EXERCISE TEXT:
== Segment start ==

The course of ocular disease is variable, and determining disease activity and progression represents a major challenge.4 Patients are often diagnosed at an advanced stage of disease or with an acutely inflamed eye,5, 6 which if left untreated, may result in an acceleration of disease progression that can be unresponsive to pharmacological manipulation.7, 8 In order to delay or arrest this process, early intervention with systemic immunosuppression is required,3, 4, 5, 9, 10, 11, 12 usually by adopting either a validated stepladder approach based on the severity of disease activity,10, 13 or the primary use of oral cyclophosphamide,11 both inducing long-lasting remission.

== Segment end ==

ASSIGNMENT 1: Reproduce word for word the part of the passage on ocular disease that runs from "The course of" to "inducing long-lasting remission.".
ASSIGNMENT 2:
Do these statements agree with the passage on ocular disease? For each, answer yes or no and quote the deciding words.
(a) Patients are often diagnosed at an advanced stage of disease.
(b) The course of ocular disease is described as predictable.
(c) Oral cyclophosphamide is presented as inducing long-lasting remission.
ASSIGNMENT 3: How might the passage on ocular disease go on? Write the next part, beginning after its final sentence.
You won't need the listing for any of this work.

THE DATA:

== Segment start ==

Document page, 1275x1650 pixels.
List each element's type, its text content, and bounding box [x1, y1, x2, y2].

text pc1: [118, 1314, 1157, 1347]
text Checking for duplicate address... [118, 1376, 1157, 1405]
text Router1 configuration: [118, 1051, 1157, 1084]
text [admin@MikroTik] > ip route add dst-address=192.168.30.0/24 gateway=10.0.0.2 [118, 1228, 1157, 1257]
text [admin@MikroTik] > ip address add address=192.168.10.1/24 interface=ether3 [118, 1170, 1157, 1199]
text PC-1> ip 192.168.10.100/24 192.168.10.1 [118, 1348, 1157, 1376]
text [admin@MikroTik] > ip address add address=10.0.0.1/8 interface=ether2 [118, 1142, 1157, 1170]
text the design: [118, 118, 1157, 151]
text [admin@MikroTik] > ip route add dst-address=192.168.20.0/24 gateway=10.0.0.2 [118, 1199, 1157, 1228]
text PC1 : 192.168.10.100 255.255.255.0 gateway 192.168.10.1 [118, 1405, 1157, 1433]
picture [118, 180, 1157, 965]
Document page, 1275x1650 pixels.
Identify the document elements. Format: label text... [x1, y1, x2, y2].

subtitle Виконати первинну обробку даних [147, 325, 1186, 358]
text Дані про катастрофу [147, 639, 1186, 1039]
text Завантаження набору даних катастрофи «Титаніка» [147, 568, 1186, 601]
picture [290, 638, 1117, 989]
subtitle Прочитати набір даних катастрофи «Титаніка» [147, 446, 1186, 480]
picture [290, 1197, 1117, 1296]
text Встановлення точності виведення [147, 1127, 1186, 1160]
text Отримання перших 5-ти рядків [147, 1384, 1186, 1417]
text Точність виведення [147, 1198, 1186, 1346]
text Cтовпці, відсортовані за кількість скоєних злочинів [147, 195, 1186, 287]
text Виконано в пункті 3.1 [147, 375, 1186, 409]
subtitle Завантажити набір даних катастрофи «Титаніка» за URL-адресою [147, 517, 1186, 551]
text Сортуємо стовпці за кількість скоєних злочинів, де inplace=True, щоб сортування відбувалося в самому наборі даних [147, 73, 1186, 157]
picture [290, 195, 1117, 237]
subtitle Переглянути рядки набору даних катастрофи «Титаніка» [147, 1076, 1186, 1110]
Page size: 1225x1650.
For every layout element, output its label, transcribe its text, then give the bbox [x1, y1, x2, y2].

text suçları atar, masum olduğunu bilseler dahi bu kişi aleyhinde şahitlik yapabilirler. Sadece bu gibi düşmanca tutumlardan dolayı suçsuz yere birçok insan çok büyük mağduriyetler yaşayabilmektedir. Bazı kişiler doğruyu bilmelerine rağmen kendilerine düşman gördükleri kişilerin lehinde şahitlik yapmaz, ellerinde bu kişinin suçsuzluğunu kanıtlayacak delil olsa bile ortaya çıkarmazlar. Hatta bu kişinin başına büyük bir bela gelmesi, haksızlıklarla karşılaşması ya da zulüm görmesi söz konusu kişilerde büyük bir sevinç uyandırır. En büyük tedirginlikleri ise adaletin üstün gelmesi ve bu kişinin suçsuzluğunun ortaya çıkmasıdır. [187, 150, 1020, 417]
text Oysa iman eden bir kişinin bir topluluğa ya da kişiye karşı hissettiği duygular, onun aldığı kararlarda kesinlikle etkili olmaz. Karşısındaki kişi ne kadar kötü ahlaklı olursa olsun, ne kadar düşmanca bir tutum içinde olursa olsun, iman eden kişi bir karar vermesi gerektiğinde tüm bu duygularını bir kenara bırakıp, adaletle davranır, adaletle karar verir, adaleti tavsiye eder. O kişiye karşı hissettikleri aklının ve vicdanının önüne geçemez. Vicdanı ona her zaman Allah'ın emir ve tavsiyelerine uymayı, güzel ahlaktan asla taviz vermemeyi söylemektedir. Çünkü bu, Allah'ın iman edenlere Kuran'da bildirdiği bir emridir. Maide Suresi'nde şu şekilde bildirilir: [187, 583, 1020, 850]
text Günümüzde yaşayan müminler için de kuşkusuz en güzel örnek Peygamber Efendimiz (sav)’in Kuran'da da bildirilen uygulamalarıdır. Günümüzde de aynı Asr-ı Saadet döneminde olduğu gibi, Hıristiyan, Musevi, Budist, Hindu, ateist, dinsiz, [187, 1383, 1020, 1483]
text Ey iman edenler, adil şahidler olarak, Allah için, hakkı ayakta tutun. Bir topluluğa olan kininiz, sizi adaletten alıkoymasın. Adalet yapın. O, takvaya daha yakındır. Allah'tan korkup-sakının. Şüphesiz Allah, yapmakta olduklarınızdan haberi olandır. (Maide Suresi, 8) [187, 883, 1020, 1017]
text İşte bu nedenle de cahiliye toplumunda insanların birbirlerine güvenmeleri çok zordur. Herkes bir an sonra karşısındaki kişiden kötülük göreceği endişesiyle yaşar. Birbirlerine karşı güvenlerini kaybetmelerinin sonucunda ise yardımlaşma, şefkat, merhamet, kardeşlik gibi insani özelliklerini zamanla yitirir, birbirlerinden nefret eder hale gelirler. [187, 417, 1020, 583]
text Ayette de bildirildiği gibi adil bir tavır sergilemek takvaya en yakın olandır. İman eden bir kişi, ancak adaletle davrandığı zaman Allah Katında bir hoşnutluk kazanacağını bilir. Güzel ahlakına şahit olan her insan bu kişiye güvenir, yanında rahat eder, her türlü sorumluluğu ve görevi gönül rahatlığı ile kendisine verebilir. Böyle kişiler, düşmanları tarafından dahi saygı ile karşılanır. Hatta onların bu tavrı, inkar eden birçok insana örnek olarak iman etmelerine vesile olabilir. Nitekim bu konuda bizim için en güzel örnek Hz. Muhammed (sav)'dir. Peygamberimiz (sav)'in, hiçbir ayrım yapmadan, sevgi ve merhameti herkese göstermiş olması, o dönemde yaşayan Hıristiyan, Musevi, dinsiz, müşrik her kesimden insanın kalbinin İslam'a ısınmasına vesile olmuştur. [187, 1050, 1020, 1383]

== Segment end ==

EXERCISE RESULT 1:
The course of ocular disease is variable, and determining disease activity and progression represents a major challenge.4 Patients are often diagnosed at an advanced stage of disease or with an acutely inflamed eye,5, 6 which if left untreated, may result in an acceleration of disease progression that can be unresponsive to pharmacological manipulation.7, 8 In order to delay or arrest this process, early intervention with systemic immunosuppression is required,3, 4, 5, 9, 10, 11, 12 usually by adopting either a validated stepladder approach based on the severity of disease activity,10, 13 or the primary use of oral cyclophosphamide,11 both inducing long-lasting remission.

EXERCISE RESULT 2:
(a) Yes: "Patients are often diagnosed at an advanced stage of disease"
(b) No: "The course of ocular disease is variable"
(c) Yes: "both inducing long-lasting remission"

EXERCISE RESULT 3:
In the United Kingdom, streams of hospital referral are to tertiary care services specialising in the management of OcMMP, from ophthalmologists practicing in secondary care, directly from the primary care services such as general (family) practitioners or optometrists, and from dermatologists/oral medicine specialists referring patients for screening with a diagnosis of MMP at extra-ocular sites. Although the possibility of a referral bias of patients with a more severe phenotype is recognised,11 there is limited information regarding the clinical features of patients with early or established disease who present to specialised services, whether these patients require continued tertiary care, or are discharged back to their referring unit.

Amongst our patient cohorts, we have noted that delaying referral of patients with OcMMP to our specialist hospitals seemed to augment a clinical phenotype that is refractory or only partially responsive to therapeutic intervention. The aim of this study, therefore, was to characterise referral patterns and disease phenotype (including activity, staging and progression) in patients with OcMMP who present either early or late according to duration of symptoms, to the two largest tertiary specialist hospitals in the United Kingdom, and the strategies employed to manage these patients.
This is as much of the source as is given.